===== EXERCISE MATERIAL =====

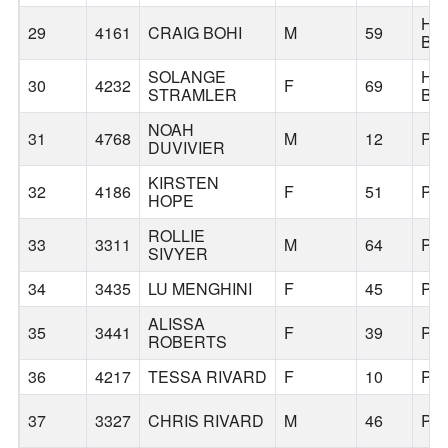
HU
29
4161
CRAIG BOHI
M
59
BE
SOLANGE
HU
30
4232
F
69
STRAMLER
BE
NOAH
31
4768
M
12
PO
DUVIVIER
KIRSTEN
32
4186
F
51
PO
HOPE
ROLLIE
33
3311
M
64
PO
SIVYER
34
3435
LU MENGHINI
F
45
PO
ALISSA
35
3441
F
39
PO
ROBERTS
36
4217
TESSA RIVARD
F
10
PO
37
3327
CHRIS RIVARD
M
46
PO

=====
===== EXERCISE MATERIAL =====

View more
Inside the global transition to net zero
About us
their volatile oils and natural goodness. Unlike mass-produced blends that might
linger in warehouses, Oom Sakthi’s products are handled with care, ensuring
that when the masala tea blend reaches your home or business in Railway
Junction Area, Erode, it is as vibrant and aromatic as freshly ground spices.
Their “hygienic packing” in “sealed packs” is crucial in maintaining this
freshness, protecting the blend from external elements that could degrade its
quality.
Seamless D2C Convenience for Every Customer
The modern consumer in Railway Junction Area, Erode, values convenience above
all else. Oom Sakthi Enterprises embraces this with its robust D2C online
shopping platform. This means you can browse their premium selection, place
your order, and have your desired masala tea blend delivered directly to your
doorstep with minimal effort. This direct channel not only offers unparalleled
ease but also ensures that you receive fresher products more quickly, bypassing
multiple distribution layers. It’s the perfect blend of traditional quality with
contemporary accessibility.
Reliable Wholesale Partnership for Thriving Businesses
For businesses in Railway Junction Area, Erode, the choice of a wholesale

=====
===== EXERCISE MATERIAL =====

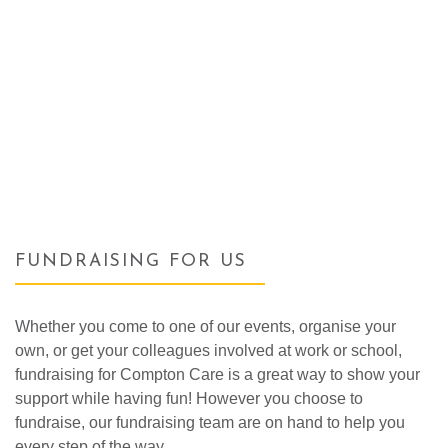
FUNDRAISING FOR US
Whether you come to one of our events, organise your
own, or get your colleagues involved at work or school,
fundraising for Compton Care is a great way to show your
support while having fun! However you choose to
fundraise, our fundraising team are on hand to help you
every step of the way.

=====

- [WHAT YOU SHOULD DO] Go through the material above, find each line with the string "masala", and copy it.

- [RESULT OF THE TASK]
that when the masala tea blend reaches your home or business in Railway
your order, and have your desired masala tea blend delivered directly to your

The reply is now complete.